Reproduce the records verbatim, starting at their first line and ending after the line that contains "Portal do Cliente".

* **SUPPLIED INFORMATION**:
++++++++++++++++++++

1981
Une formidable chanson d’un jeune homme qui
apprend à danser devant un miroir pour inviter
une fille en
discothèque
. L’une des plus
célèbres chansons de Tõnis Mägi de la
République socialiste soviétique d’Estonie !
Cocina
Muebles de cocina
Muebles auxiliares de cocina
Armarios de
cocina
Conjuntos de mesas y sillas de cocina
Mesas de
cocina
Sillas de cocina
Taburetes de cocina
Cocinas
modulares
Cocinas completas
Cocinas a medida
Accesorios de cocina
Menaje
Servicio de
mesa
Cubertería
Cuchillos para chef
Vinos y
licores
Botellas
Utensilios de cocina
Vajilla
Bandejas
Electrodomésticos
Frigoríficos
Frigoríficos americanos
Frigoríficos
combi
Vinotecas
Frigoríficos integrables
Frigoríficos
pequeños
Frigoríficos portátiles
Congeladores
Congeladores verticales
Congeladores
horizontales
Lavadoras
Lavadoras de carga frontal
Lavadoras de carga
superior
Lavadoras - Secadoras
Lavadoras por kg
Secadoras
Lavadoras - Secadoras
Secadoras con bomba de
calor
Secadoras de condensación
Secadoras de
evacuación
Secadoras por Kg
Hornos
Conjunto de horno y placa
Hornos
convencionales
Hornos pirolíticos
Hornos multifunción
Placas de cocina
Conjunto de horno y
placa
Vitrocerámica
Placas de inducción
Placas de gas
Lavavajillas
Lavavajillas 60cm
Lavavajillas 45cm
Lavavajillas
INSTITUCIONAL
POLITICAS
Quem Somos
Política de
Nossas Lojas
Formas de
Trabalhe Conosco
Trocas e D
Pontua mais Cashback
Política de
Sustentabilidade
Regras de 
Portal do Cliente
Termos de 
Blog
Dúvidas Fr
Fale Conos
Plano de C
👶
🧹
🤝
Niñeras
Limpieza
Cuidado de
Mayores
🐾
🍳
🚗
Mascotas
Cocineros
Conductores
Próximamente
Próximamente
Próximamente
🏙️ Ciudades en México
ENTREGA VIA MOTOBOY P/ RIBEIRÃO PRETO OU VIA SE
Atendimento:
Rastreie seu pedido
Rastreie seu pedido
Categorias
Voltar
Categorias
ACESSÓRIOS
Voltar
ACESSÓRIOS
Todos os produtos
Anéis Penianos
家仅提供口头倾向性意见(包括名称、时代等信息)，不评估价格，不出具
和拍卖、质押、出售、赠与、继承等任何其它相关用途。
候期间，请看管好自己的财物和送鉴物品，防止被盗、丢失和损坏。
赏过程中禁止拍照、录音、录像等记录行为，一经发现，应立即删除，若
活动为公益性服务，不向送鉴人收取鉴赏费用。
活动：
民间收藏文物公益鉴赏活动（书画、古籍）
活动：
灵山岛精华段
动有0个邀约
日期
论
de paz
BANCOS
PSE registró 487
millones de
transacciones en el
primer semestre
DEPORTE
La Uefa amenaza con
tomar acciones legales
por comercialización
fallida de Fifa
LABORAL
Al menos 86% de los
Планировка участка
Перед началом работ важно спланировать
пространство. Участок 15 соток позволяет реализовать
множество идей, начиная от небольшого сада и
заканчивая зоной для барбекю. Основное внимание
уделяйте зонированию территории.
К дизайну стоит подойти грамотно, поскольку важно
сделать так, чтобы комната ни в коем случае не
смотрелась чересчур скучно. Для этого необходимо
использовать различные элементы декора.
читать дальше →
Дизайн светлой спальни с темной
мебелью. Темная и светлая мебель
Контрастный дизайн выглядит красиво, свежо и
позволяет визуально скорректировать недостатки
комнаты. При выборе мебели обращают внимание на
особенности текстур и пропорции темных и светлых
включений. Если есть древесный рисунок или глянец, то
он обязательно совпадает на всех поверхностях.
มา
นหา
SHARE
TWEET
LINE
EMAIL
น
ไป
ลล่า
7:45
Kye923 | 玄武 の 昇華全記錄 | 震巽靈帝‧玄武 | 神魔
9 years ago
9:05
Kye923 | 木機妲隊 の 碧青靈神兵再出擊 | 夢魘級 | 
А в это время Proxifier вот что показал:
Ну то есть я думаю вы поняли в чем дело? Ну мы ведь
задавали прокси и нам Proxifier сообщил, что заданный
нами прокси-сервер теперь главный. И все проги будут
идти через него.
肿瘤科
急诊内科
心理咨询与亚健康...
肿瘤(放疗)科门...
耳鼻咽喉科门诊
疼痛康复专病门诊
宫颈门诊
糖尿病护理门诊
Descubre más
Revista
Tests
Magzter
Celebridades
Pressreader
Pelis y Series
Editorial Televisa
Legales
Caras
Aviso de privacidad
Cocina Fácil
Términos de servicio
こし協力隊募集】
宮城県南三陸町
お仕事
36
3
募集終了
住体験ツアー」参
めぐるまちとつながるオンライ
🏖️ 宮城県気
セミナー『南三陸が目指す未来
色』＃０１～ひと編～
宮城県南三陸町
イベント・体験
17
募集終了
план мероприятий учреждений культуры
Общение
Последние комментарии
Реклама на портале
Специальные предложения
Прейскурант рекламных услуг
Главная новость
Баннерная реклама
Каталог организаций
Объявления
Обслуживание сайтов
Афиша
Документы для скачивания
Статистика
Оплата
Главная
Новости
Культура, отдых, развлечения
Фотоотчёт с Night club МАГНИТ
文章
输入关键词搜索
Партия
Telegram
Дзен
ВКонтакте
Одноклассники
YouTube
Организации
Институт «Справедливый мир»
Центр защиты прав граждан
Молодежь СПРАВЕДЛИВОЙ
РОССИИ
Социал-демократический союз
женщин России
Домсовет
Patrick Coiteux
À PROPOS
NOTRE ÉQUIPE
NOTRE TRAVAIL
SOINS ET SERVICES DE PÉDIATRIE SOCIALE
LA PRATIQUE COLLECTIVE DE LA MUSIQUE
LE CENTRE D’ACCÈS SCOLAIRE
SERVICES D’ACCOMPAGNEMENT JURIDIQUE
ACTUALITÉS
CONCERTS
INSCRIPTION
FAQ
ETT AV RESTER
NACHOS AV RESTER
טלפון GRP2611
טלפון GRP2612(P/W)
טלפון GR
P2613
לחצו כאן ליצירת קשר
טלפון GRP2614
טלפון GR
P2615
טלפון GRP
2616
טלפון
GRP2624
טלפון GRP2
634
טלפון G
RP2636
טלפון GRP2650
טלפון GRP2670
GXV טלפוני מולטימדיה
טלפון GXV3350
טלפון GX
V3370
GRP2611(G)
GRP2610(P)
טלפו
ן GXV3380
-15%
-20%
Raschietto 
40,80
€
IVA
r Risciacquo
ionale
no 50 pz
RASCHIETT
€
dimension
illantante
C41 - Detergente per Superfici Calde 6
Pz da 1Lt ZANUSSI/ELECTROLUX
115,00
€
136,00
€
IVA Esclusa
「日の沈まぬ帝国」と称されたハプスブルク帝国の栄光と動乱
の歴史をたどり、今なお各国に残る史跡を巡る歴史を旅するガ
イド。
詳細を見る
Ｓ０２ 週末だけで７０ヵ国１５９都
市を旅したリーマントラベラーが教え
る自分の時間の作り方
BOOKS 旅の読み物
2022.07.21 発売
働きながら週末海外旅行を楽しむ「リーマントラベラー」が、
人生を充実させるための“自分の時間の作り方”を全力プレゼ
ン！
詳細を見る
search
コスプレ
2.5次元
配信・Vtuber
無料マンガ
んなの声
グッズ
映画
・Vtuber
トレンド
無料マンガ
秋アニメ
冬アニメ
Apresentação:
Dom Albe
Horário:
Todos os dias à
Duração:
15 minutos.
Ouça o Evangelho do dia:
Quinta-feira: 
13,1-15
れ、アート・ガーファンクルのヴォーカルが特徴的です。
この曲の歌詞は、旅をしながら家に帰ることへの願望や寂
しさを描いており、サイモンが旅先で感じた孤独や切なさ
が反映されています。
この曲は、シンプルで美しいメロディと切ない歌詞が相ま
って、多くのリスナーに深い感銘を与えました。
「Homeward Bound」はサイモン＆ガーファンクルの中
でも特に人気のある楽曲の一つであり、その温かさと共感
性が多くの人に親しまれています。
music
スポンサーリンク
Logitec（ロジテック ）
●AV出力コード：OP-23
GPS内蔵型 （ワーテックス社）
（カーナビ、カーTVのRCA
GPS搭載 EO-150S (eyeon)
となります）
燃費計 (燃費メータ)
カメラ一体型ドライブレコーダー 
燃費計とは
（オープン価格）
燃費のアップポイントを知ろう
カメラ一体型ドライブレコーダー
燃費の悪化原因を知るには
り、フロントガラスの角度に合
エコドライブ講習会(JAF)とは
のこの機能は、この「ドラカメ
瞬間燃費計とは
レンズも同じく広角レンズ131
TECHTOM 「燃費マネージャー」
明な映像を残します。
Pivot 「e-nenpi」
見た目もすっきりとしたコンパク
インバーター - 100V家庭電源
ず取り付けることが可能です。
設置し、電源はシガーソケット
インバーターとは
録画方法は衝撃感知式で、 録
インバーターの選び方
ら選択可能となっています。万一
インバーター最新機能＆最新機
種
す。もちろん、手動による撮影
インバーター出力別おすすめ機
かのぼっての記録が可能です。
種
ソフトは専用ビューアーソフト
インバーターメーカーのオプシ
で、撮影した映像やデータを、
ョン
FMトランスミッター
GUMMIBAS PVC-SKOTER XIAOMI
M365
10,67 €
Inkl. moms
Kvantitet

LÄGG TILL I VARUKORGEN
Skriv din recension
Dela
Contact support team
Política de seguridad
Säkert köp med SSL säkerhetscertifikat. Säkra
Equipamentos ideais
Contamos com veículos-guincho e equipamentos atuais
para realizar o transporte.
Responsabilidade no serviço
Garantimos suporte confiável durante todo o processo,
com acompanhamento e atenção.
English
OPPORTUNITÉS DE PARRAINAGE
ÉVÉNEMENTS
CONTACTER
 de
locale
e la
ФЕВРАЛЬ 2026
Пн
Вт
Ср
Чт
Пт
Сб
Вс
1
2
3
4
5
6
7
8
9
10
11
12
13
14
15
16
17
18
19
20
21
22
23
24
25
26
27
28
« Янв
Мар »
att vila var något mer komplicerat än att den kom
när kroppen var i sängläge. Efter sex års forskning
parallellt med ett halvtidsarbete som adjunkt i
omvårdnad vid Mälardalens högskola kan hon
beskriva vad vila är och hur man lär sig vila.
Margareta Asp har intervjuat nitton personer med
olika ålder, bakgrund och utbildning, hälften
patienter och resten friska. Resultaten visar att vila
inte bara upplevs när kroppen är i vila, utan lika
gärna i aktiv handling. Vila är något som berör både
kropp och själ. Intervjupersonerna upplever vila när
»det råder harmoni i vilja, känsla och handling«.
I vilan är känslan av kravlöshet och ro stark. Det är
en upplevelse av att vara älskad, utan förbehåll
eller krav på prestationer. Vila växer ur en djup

++++++++++++++++++++

* **SOLUTION**:
1981
Une formidable chanson d’un jeune homme qui
apprend à danser devant un miroir pour inviter
une fille en
discothèque
. L’une des plus
célèbres chansons de Tõnis Mägi de la
République socialiste soviétique d’Estonie !
Cocina
Muebles de cocina
Muebles auxiliares de cocina
Armarios de
cocina
Conjuntos de mesas y sillas de cocina
Mesas de
cocina
Sillas de cocina
Taburetes de cocina
Cocinas
modulares
Cocinas completas
Cocinas a medida
Accesorios de cocina
Menaje
Servicio de
mesa
Cubertería
Cuchillos para chef
Vinos y
licores
Botellas
Utensilios de cocina
Vajilla
Bandejas
Electrodomésticos
Frigoríficos
Frigoríficos americanos
Frigoríficos
combi
Vinotecas
Frigoríficos integrables
Frigoríficos
pequeños
Frigoríficos portátiles
Congeladores
Congeladores verticales
Congeladores
horizontales
Lavadoras
Lavadoras de carga frontal
Lavadoras de carga
superior
Lavadoras - Secadoras
Lavadoras por kg
Secadoras
Lavadoras - Secadoras
Secadoras con bomba de
calor
Secadoras de condensación
Secadoras de
evacuación
Secadoras por Kg
Hornos
Conjunto de horno y placa
Hornos
convencionales
Hornos pirolíticos
Hornos multifunción
Placas de cocina
Conjunto de horno y
placa
Vitrocerámica
Placas de inducción
Placas de gas
Lavavajillas
Lavavajillas 60cm
Lavavajillas 45cm
Lavavajillas
INSTITUCIONAL
POLITICAS
Quem Somos
Política de
Nossas Lojas
Formas de
Trabalhe Conosco
Trocas e D
Pontua mais Cashback
Política de
Sustentabilidade
Regras de 
Portal do Cliente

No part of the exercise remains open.